Redam Galau Pagi Hari di Monumen Ketenangan Jiwa

Di Monumen Ketenangan Jiwa terdapat sejarah Pertempuran Lima Hari Semarang yang tak bisa didapatkan di buku pelajaran sekolah.

oleh Edhie Prayitno Ige diperbarui 22 Feb 2017, 06:03 WIB
Diterbitkan 22 Feb 2017, 06:03 WIB
monumen1
Lingkungan tenang, mampu menenangkan jiwa yang tergesa dan cocok untuk kontemplasi. (foto : Liputan6.com/Hanin/edhie prayitno ige)

Liputan6.com, Semarang - Membuka pagi dengan buru-buru jamak menimpa kaum urban, tak terkecuali warga Kota Semarang, Jawa Tengah. Maka itu, ada baiknya sejenak menenangkan jiwa di Monumen Ketenangan Jiwa atau dalam bahasa Jepang disebut Chinkon no Hi (鎮魂の碑).

Monumen yang didedikasikan untuk korban Pertempuran Lima Hari di Semarang itu berada di area Pantai Baruna. Jalan masuk ke area pantai itu terletak di jalan Arteri Pelabuhan-Bandara Ahmad Yani, tepat di sebelah kiri perempatan pertama setelah perempatan Puri Anjasmoro.

Jalan masuk ke pantai masih jalan tanah yang cukup menyusahkan. Pantai akan susah untuk dimasuki sehabis hujan, karena jalan tanah akan berubah menjadi lumpur yang menghambat laju kendaraan.

Lokasi ini sebenarnya sangat konsisten dengan namanya. Suasana sepi dan sunyi, hanya ada hembusan angin dan sayup-sayup suara deburan ombak di kejauhan yang terasa menenangkan akan menyambut pengunjung. Sesaat, kita akan lupa dengan kepanikan dan ketergesa-gesaan peradaban kota berusia 400 tahun di pagi hari.

Area itu sesungguhnya berupa kombinasi padang rumput luas, pantai berbatu, sisa-sisa reruntuhan dermaga, langit biru, serta kumpulan awan. Jika pernah melihat film animasi Kumo no Mukou, Yakusoku no Basho karya Shinkai Makoto, kira-kira seperti itulah.

Sejarah Versi Penjajah

Berkunjung ke monumen yang didirikan Jepang itu akan membawa perspektif berbeda mengenai Pertempuran Lima Hari di Semarang. Sudut pandang perang yang ditulis Jepang dengan deskripsi sangat singkat, terpahat di monumen.

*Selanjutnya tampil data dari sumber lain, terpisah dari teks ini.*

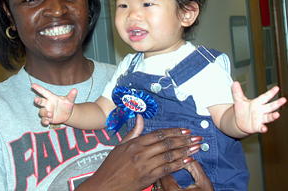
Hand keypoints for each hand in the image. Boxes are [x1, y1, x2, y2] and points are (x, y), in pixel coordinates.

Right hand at [32, 83, 76, 125]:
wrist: (68, 114)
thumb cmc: (67, 104)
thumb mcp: (70, 100)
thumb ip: (71, 95)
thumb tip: (75, 90)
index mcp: (52, 97)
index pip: (44, 92)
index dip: (39, 88)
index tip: (33, 85)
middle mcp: (48, 104)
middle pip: (41, 101)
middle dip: (37, 100)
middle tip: (36, 99)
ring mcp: (47, 111)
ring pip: (42, 111)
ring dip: (45, 113)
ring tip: (50, 114)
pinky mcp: (48, 118)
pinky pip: (44, 119)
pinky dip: (44, 121)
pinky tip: (47, 122)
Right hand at [76, 115, 202, 190]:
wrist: (104, 185)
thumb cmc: (111, 166)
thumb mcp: (120, 145)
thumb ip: (133, 132)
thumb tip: (139, 117)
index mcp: (134, 144)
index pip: (159, 134)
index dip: (174, 131)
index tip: (185, 130)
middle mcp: (141, 153)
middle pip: (167, 144)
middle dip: (184, 139)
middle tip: (196, 137)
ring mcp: (145, 166)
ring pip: (169, 156)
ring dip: (185, 151)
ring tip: (196, 147)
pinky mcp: (148, 178)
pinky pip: (167, 169)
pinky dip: (179, 164)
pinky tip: (188, 160)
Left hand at [232, 81, 285, 132]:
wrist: (238, 121)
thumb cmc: (242, 110)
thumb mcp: (239, 100)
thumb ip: (237, 92)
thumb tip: (235, 82)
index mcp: (257, 103)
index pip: (265, 97)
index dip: (271, 92)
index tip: (277, 88)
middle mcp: (261, 111)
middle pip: (270, 106)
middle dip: (277, 103)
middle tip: (283, 100)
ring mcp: (260, 119)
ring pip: (268, 117)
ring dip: (273, 116)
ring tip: (277, 115)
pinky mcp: (257, 127)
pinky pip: (261, 128)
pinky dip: (263, 128)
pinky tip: (265, 129)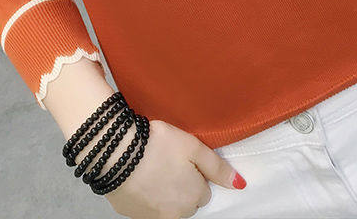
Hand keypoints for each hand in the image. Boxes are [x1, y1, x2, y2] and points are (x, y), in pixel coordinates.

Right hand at [102, 118, 244, 218]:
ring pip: (166, 205)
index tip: (183, 158)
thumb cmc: (157, 144)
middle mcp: (175, 214)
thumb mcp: (194, 147)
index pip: (203, 190)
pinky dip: (144, 194)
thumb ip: (218, 168)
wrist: (116, 151)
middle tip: (167, 159)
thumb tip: (240, 184)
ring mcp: (152, 217)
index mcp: (193, 198)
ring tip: (151, 165)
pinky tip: (138, 175)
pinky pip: (145, 206)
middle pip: (185, 200)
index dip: (194, 172)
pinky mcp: (131, 213)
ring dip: (163, 191)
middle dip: (180, 185)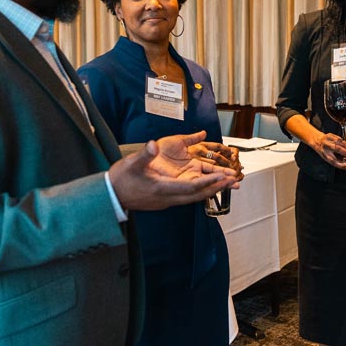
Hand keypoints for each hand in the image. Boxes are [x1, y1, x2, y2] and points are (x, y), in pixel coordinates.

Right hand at [110, 131, 236, 210]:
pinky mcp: (165, 200)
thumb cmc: (121, 179)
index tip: (222, 176)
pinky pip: (188, 197)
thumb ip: (145, 154)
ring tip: (227, 185)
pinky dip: (201, 192)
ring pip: (194, 198)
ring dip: (211, 191)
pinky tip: (207, 188)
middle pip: (198, 196)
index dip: (208, 182)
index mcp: (162, 189)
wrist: (111, 196)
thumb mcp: (132, 163)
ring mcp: (167, 201)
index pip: (191, 188)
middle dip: (216, 188)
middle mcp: (167, 198)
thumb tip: (153, 144)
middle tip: (234, 182)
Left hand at [309, 132, 345, 169]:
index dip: (341, 165)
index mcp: (325, 155)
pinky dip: (345, 142)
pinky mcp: (330, 135)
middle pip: (337, 149)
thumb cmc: (325, 151)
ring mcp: (327, 140)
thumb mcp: (331, 157)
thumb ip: (339, 161)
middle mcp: (325, 147)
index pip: (333, 161)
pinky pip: (340, 139)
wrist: (318, 141)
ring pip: (340, 143)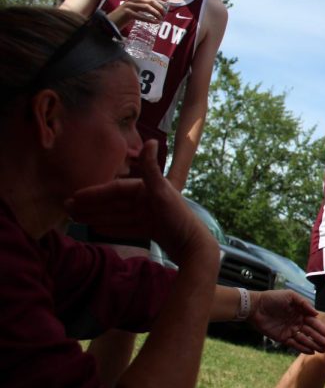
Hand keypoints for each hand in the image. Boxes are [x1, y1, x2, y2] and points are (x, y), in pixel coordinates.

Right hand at [65, 140, 210, 263]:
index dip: (94, 193)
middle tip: (66, 209)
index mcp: (147, 188)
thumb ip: (152, 168)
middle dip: (90, 205)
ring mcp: (149, 215)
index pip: (115, 189)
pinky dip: (111, 227)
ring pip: (116, 215)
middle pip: (113, 202)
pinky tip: (96, 228)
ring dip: (96, 216)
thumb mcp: (163, 192)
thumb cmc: (177, 217)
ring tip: (75, 218)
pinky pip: (125, 227)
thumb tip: (150, 140)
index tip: (74, 197)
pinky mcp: (151, 229)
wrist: (194, 246)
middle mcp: (147, 199)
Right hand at [107, 0, 167, 28]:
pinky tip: (155, 22)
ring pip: (147, 7)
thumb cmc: (126, 15)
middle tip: (164, 14)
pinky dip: (149, 19)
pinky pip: (141, 16)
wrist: (112, 21)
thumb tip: (159, 7)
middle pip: (150, 0)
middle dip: (160, 7)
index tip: (167, 0)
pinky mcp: (127, 13)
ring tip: (161, 19)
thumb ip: (144, 5)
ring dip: (156, 14)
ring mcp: (129, 5)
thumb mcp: (136, 7)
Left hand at [248, 290, 324, 353]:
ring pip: (304, 339)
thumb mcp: (290, 296)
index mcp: (300, 313)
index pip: (313, 322)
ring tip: (323, 350)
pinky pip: (294, 344)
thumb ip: (304, 303)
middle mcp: (297, 322)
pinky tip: (311, 351)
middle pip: (311, 332)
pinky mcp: (282, 338)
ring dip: (314, 345)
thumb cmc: (273, 298)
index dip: (321, 328)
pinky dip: (302, 348)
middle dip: (320, 339)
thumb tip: (316, 313)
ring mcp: (290, 331)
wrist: (255, 306)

Tidak tertulis banyak, tetapi cukup menjadi wawasan baru yang tidak akan didapatkan di buku pelajaran sekolah. Di monumen itu, pasca-Indonesia merdeka, tentara Jepang dilarang menyerahkan persenjataan ke Indonesia oleh Sekutu, padahal Indonesia merasa perlu mengambil persenjataan Jepang.

Itulah yang memicu Pertempuran Lima Hari di Semarang. Ratusan tentara Jepang (di monumen ditulis ratusan orang tak berdosa yang rindu kampung halaman) diserang dan dipenjara di Penjara Bulu.

Sekitar 150 orang tentara Jepang akhirnya tewas di Penjara Bulu. Di salah satu sudut penjara, ada kata-kata, "Hidup kemerdekaan Indonesia!", yang ditulis oleh tentara Jepang dengan darahnya sebelum tewas.

Dari deskripsi singkat itu, sangat jelas dan tegas tertulis bahwa Jepang juga tidak ingin terjadi pertempuran dengan Indonesia karena hanya menimbulkan kematian. Sementara, jiwa-jiwa mereka sejatinya sangat rindu akan kampung halaman mereka sendiri di negeri matahari terbit.

Memang yang dimaksud Ketenangan Jiwa dalam monumen ini adalah harapan agar ratusan orang Jepang yang meninggal akibat perang itu bisa tenang jiwanya. Namun, tak ada salahnya jika membuka pagi dengan mengunjungi monumen ini agar jiwa kita lebih tenang dan tidak didesak keterburu-buruan.